No matter how many doors may be locked, or how strong our doubts and unbelief may be. If we ask Jesus to help us believe, he will.
And that’s what Jesus is referring to in the words of blessing he speaks at the end of our lesson today.
He says to his disciples, “Have you believed because you have seen me? Blessed are those who have not seen and yet have come to believe.”
He’s talking about us there, and all the Christians who’ve lived since that first generation of disciples. Because unlike Peter, James and John and Mary and Thomas, we’re not able to see the risen Christ the way they did.
And so for us, and for the billions of other Christians who’ve believed in the risen Christ down through the centuries, we must rely on something else.
And that “something else” can take several forms. We have the Word of God; the bible. And we have the particular words and testimony of the early disciples like Peter and John who saw the risen Christ.
And we also have the words and testimony of the Christians we’ve known who’ve shared their faith with us personally: our parents, a Sunday school teacher, a spouse, child, or friend. Through the faith and testimony of these saints, Christ comes to us to strengthen and restore our own faith.
And what’s more, Christ also comes to us in his sacraments; in the waters of our baptism and the bread and wine of Holy Communion.
And so in the same way the risen Christ invited Thomas to reach out and touch him, so too can we reach out and touch him each time we receive communion.

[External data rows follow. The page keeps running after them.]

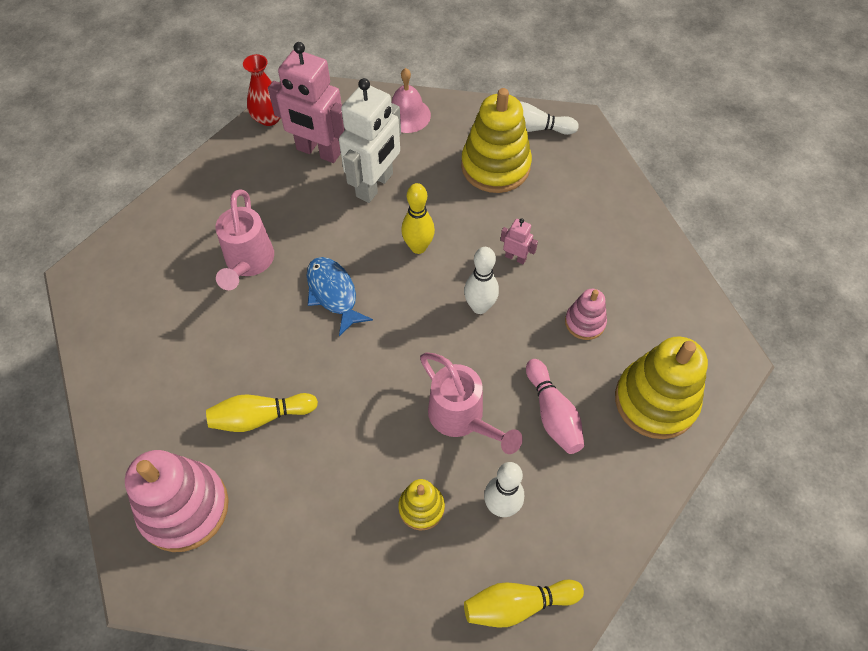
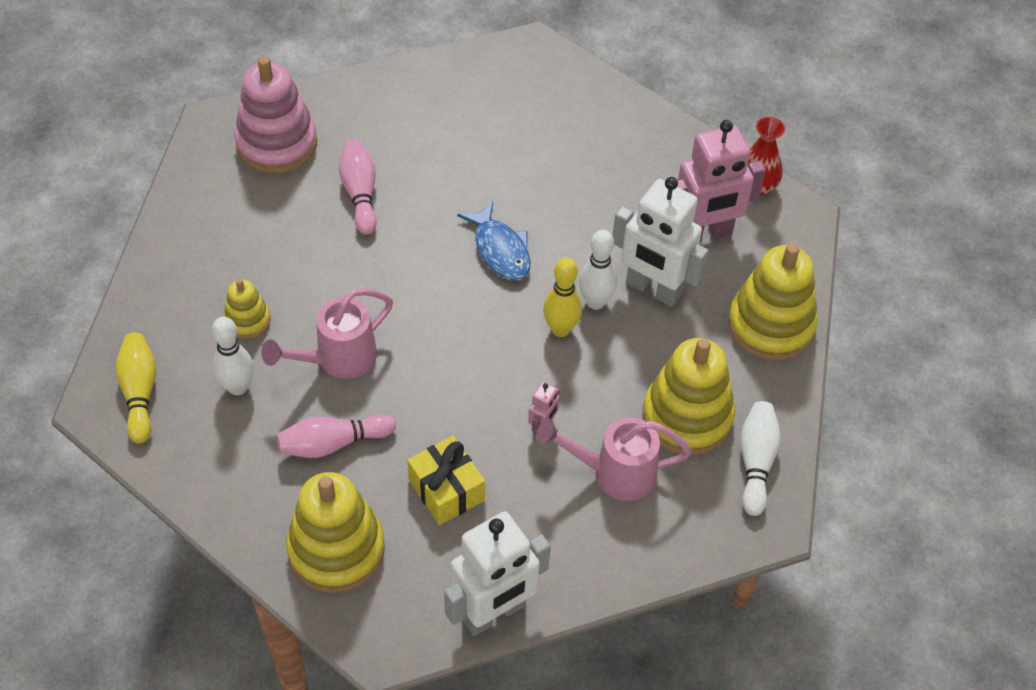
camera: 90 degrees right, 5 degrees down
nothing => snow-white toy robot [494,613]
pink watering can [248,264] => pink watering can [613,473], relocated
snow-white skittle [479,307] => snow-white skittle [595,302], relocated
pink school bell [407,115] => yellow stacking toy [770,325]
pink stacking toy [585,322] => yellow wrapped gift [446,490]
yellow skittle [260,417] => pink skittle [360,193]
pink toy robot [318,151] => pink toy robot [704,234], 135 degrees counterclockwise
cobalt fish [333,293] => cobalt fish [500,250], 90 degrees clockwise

And each time we dip our fingers in the baptismal waters and mark ourselves with his cross.
“Blessed are those who have not seen and yet have come to believe.” This is Christ’s pledge and promise to us.
His promise that through all these things we will know that the risen Christ is present with us; that he has come to us just as he came to Thomas; and that he comes to bring us peace –
“Peace,” he says to us through his holy Word.
“Peace,” he says to us through the faith and testimony of others.
“Peace,” he says to us each time we kneel to receive him in Holy Communion.
“My peace I give you.”
And so may the peace of God which passes all understanding keep your hearts and minds in Christ Jesus forever.